«Ruggero, ecco la tua Sicilia». Ci sarebbe anche un risvolto romantico dietro alla forma di quella che una volta era l’isola di Maredolce, dominata dal suo castello al centro del lago che sorgeva in quello che ora è il quartiere Brancaccio di Palermo. Secondo lo studioso spagnolo Jose Tito Rojo, infatti, l’isolotto sarebbe stato creato con le sembianze della carta della Sicilia disegnata dal geografo arabo Idrisi. Ma questa è solo l’ultima delle tante scoperte nate dal rinnovato interesse che sta suscitando il parco di Maredolce La Favara, con le sue meraviglie per anni dimenticate. E chissà che tra le tante opere di rivalutazione dell’area non si riesca anche a realizzare il sogno mai – finora – compiuto di riportare il lago laddove ci sono solo terreni e costruzioni abusive, fin sotto l’autostrada. Un’idea ambiziosa, che divide i tecnici del settore, ma c’è ancora chi ci crede con caparbietà.
Proprio ieri si sono presentati i risultati della quattro giorni di lavori del workshop internazionale della fondazione Benetton studi ricerche, che si è tenuto nell’area di Maredolce la scorsa estate, dal 26 al 30 luglio. Gli studiosi hanno concentrato la propria attenzione sul parco e le sue colture. Quel che resta del lago, la sorgente di acqua dolce che appunto dà il nome al palazzo fatto erigere nel 1071 da Ruggero II, che ne fece la propria abitazione, garantirebbe un supporto notevole in termini di irrigazione, ma gli esperti si sono mostrati molto scettici riguardo al ripristino dello specchio d’acqua. «Per il fondo del bacino – si legge nel materiale prodotto dopo il workshop – si propone la coltivazione di seminativi a rotazione annuale che consentano la vista dell’isola centrale, trasformandone continuamente l’intorno. Per le zone umide, che costituiscono una preziosa riserva di biodiversità da mantenere, alla riproposizione seppur parziale di uno specchio d’acqua (ipotesi difficilmente perseguibile per a condizione del sistema di impermeabilizzazione, attualmente compromesso) si preferisce l’idea di un mari d’erve». Una distesa, in pratica, di erba che ondeggiando al vento potrebbe riprodurre un effetto tale da dare la suggestione dell’antico lago.
Una proposta concreta, che però non fiacca nel morale chi da almeno venti anni punta a riportare il mare dolce alle porte di Palermo. «Noi abbiamo un’idea: puntiamo sul lago – dice senza mezzi termini Domenico Ortolano, presidente dell’associazione Castello e parco di Maredolce – Quello che è mancato è lo studio di fattibilità.
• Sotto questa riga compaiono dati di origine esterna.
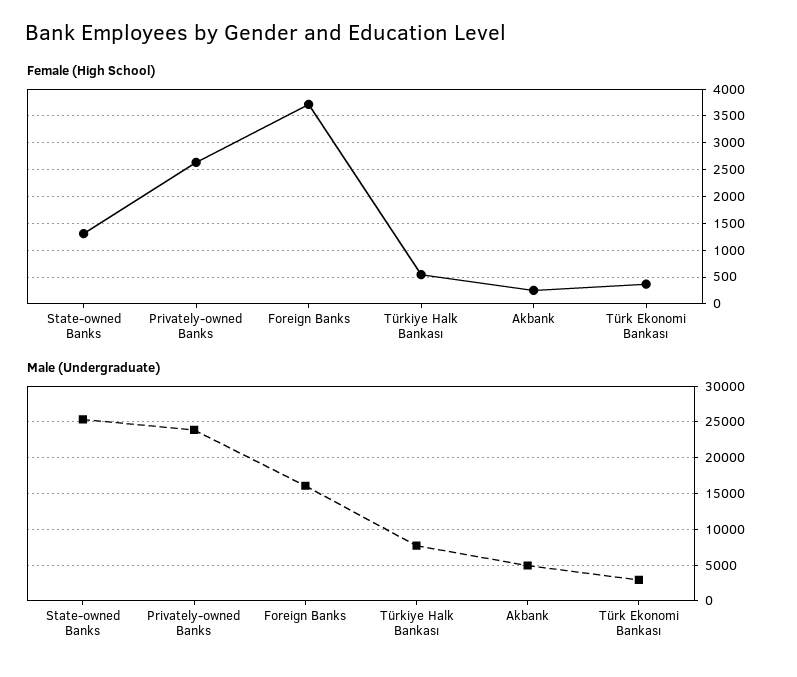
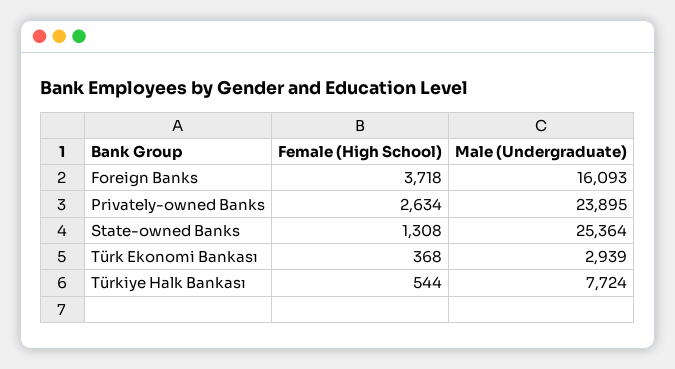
Female (High School), Akbank: 250 -> none
Male (Undergraduate), Akbank: 5000 -> none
Ciò che faremo il prossimo anno sarà mettere insieme tutte le figure professionali: architetti paesaggisti, geologi, ingegneri idraulici, per tirare fuori un progetto. Sembra una banalità, ma non si tratta di una mera questione di soldi, ma di progettualità. Di fronte a un progetto serio e fattibile i soldi in qualche modo si possono reperire». E la tenacia con cui i membri dell’associazione hanno lottato per arrivare fino all’abbattimento di gran parte delle abitazioni abusive che soffocavano palazzo e parco autorizzano a credere, o quanto meno a sperare, che il loro piano possa andare in porto. «Sono venti anni che sogniamo di riportare il lago a Maredolce – prosegue Ortolano – Si tratta dell’unica Agdal esistente in Europa. Entrare a Palermo dall’autostrada e trovarsi alla propria destra il lago, con l’isolotto, il palazzo, sarebbe un bellissimo biglietto da visita per la città. Noi – conclude – siamo in pieno fermento, se non siamo un po’ ambiziosi che senso ha tutto questo lavoro?».